3. More equivocation on goals and purposes. From the article:
Dennett has long accepted Dawkins's line of thought, and he has long accepted
one extension of it: that natural selection has imbued organisms with "goals,"
with "purpose."

This isn't particularly impressive. He is right puts "goals" and "purpose" in scare quotes, because when Dennett doesn't think that there are any such things in any significant way. That is, he doesn't think that there are conscious beings, who experience things that have some qualitative character, and who possess the intentionality that's required for genuine goals and purposes. At best, we've got as-if intentionality; we can adopt the intentional stance in describing people (just like we do with computers and wasps), but in the end, our intentionality is illusory. So, it's surprising that Wright says:
Dennett has long believed that William Paley was right to look at organisms and
surmise that (a) they had a designer (in some sense of the word); and (b) this
designer had imbued them with goals, with an overarching purpose...

Surprising, and entirely wrong, since Paley talks about design, goals, and purpose in entirely different ways. There's a lot more of this garbage. Wright talks about "higher purposes" and evolution as bearing "some of the hallmarks of the divine," but then claims that he's not bringing in any metaphysical baggage with this terminology.

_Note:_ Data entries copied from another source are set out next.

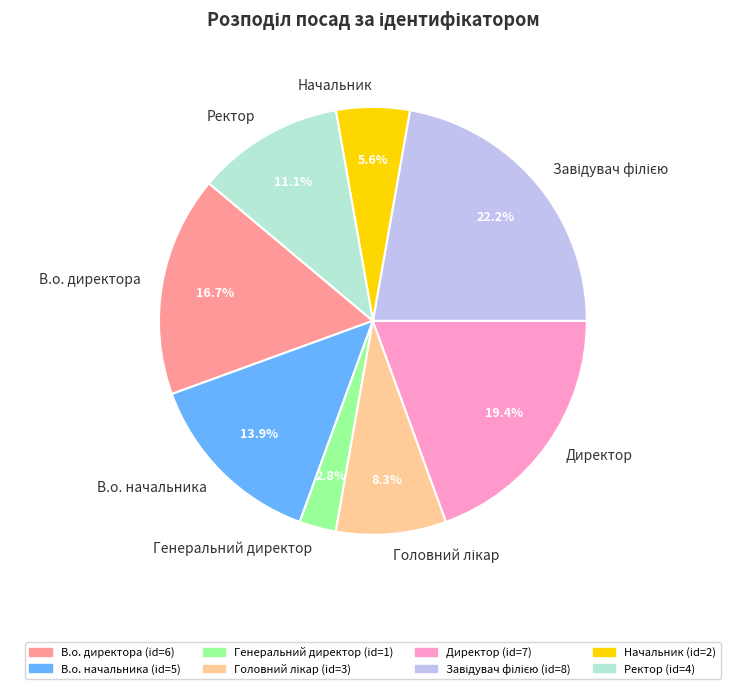

What percentage is NOT represented by В.о. директора?

83.3%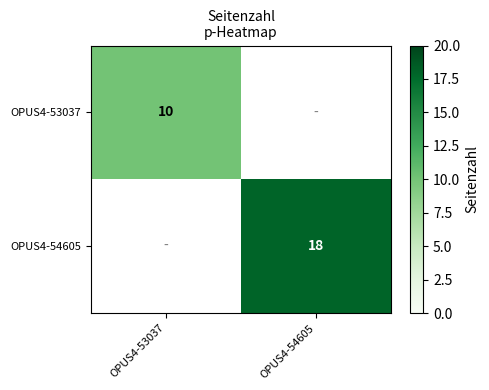

Is the value of OPUS4-54605 at OPUS4-54605 greater than the value of OPUS4-53037 at OPUS4-53037?

Yes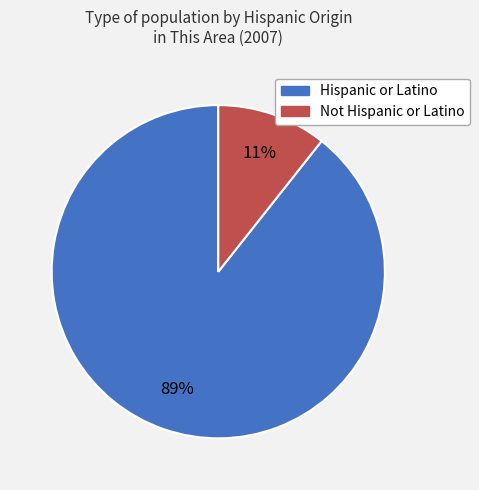

Is it true that Hispanic or Latino is 89% of the pie?

True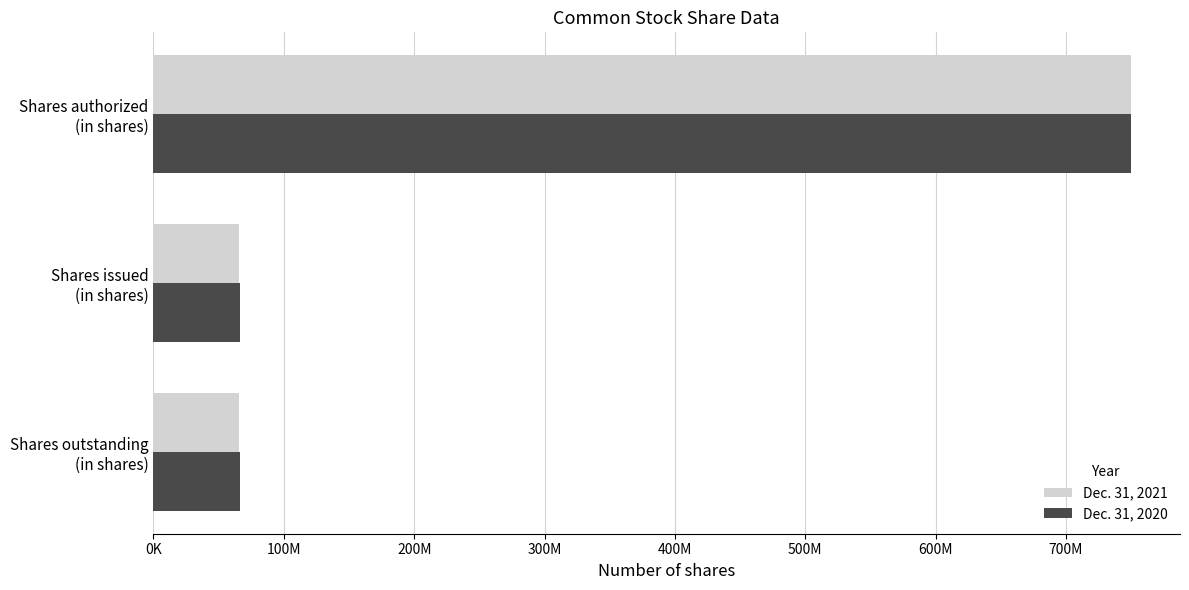

What are all the series names shown in the legend?

Dec. 31, 2021, Dec. 31, 2020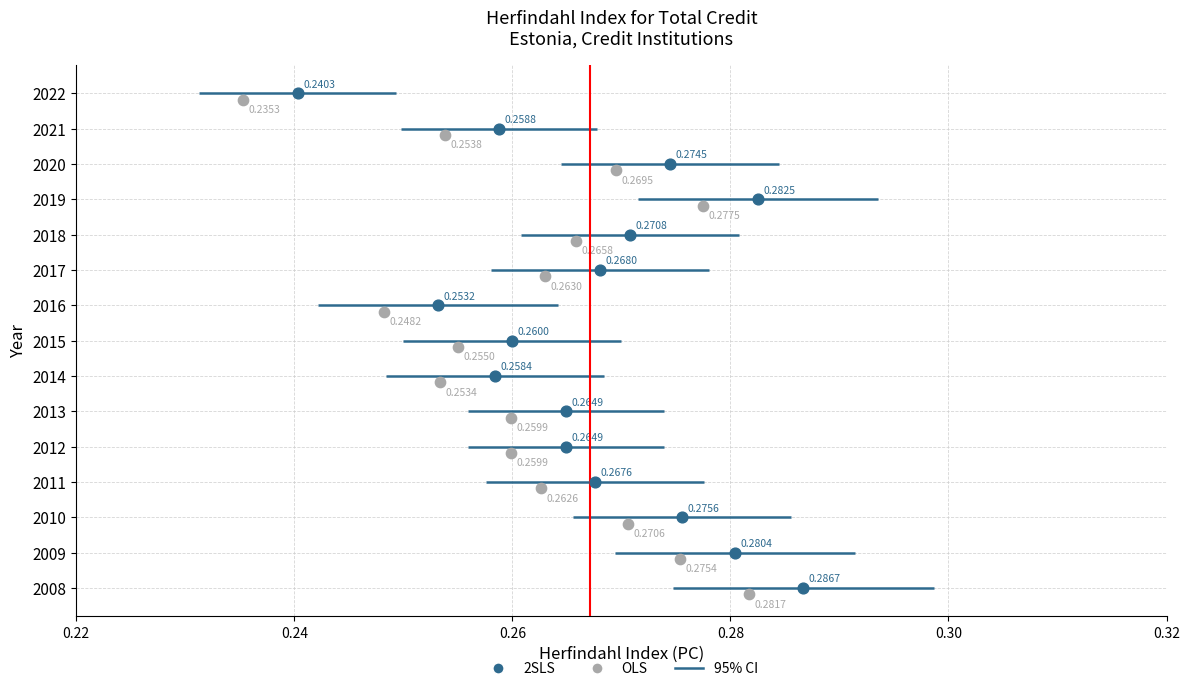

Which series reaches the minimum Y coordinate?

OLS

I found this through Andrew Sullivan, who heads the story under the title "An Atheist Recants." This is simply beyond the pale; at no point does Dennett confess that Christ is his Lord and Savior; he never swears to uphold the Five Pillars of Islam. He doesn't get baptized, he doesn't start on the path to enlightenment, and he doesn't ever recant. Here's one way Wright describes it:
Dennett's climactic concession may not sound dramatic. He just agrees reluctantly with my assertion that "to the extent that evolution on this planet" has properties "comparable" to those of an organism's maturation—in particular "directional movement toward functionality"—then the possibility that natural selection is a product of design gets more plausible. But remember: He has already agreed that evolution does exhibit those properties. Ergo: By Dennett's own analysis, there is at least some evidence that natural selection is a product of design.
Elsewhere, Wright casts Dennett as having scales fall from his eyes (see the quote I lead off with), but in at least one place, Wright's almost honest. He still misrepresents Dennett's position, but makes some attempt to explain how minimal Dennett's concession is. Sullivan goes way too far. I don't see how he can make the claim that Dennett has recanted. I'd urge him to retract this claim.